##### STORED DATA

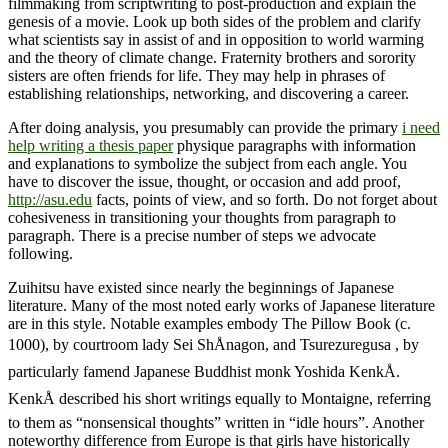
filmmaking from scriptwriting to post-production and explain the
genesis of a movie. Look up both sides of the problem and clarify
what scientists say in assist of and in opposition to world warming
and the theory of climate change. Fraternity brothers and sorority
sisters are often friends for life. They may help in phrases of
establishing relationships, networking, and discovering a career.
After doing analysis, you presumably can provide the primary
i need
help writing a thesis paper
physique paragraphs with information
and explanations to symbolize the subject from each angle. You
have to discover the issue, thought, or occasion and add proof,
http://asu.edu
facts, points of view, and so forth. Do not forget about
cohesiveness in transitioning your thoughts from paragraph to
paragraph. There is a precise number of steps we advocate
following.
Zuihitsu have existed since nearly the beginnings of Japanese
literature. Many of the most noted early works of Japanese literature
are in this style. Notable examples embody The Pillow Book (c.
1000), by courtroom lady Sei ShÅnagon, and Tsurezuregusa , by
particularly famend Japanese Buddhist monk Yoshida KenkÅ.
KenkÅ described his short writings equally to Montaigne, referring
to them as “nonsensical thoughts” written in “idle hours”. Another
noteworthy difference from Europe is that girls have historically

##########

## [HOW TO COMPLETE THIS TASK]
Set the records down again exactly, and omit any picture in them.

## [ANSWER TO THIS PROBLEM]
filmmaking from scriptwriting to post-production and explain the
genesis of a movie. Look up both sides of the problem and clarify
what scientists say in assist of and in opposition to world warming
and the theory of climate change. Fraternity brothers and sorority
sisters are often friends for life. They may help in phrases of
establishing relationships, networking, and discovering a career.
After doing analysis, you presumably can provide the primary
i need
help writing a thesis paper
physique paragraphs with information
and explanations to symbolize the subject from each angle. You
have to discover the issue, thought, or occasion and add proof,
http://asu.edu
facts, points of view, and so forth. Do not forget about
cohesiveness in transitioning your thoughts from paragraph to
paragraph. There is a precise number of steps we advocate
following.
Zuihitsu have existed since nearly the beginnings of Japanese
literature. Many of the most noted early works of Japanese literature
are in this style. Notable examples embody The Pillow Book (c.
1000), by courtroom lady Sei ShÅnagon, and Tsurezuregusa , by
particularly famend Japanese Buddhist monk Yoshida KenkÅ.
KenkÅ described his short writings equally to Montaigne, referring
to them as “nonsensical thoughts” written in “idle hours”. Another
noteworthy difference from Europe is that girls have historically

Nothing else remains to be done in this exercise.